One solution to solve this problem would be to use SignalR.
You can follow this SO answer to get the microphone input and also a very nice explanation of how to handle microphone input with websockets.
The following is only sudo code to explain the concept!
It is also greatly simplified, because I don't know, for example, whether Google's API can handle the fact that you always send it only fragments of speech input, etc. And as I said the code gives only a rough overview of the basic process and has no logic if the server is offline etc.
But inside of the function process_microphone_buffer(event)

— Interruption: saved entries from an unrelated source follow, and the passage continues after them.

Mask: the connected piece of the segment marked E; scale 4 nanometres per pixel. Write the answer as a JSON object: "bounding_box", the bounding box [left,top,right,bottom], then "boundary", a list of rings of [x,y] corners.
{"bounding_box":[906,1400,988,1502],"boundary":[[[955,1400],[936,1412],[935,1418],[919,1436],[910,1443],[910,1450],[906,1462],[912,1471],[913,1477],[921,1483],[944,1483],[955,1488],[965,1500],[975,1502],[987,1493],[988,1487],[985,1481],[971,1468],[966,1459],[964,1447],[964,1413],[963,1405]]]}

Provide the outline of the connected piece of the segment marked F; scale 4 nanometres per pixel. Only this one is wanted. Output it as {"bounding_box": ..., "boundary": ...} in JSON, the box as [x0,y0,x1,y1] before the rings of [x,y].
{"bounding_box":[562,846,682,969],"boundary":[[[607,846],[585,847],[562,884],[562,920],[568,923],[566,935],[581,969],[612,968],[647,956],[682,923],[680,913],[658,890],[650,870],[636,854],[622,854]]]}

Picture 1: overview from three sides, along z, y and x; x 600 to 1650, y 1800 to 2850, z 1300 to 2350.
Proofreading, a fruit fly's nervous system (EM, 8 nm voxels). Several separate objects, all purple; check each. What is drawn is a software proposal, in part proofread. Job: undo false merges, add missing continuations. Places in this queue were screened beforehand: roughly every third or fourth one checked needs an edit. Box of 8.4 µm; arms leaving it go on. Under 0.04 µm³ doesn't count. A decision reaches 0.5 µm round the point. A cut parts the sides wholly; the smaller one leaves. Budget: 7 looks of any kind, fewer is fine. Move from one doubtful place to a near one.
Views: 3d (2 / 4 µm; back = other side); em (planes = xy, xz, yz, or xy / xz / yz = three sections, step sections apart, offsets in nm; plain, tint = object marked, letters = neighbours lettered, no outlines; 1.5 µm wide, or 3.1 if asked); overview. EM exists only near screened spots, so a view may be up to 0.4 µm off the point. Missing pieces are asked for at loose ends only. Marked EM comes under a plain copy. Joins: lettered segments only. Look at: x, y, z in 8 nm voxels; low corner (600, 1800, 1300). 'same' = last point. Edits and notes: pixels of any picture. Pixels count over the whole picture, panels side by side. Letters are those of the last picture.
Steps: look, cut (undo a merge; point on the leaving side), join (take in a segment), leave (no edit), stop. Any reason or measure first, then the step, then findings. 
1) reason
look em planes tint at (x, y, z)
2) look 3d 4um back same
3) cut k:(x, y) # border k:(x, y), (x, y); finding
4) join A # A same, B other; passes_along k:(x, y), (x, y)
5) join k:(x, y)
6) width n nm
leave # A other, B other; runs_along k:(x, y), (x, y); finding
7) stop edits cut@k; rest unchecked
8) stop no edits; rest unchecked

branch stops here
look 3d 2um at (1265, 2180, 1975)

function you can call SignalR.
So the function would something like
function process_microphone_buffer(event) {
// you should handle this as a singelton
const connection = new signalR.HubConnectionBuilder().withUrl("/speechToTextHub ").build();
const microphone_output_buffer = event.inputBuffer.getChannelData(0);
connection.invoke("SendMicrophoneBuffer", microphone_output_buffer).catch(function (err) {
return console.error(err.toString());
});
}
And on your Server you implement a corresponding hub:
using Microsoft.AspNetCore.SignalR;
using System.Threading.Tasks;
namespace SignalRChat.Hubs
{
public class SpeechToTextHub : Hub
{
public async Task SendMicrophoneBuffer(byte[] buffer)
{
var googleApi = new GoogleApi();
var speechToTextResult = await googleApi.GetTextFromSpeechAsync(buffer);
Context.Clients.Client(Context.ConnectionId).SendAsync("SpeechToTextResult", speechToTextResult);
}
}
}
And on your client you have something like this
connection.on("SpeechToTextResult", function (textResult) {
console.log(textResult);
});
If the answer is too general for Stackoverflow, I can also remove it.
If there are still open questions, I can extend my answer accordingly.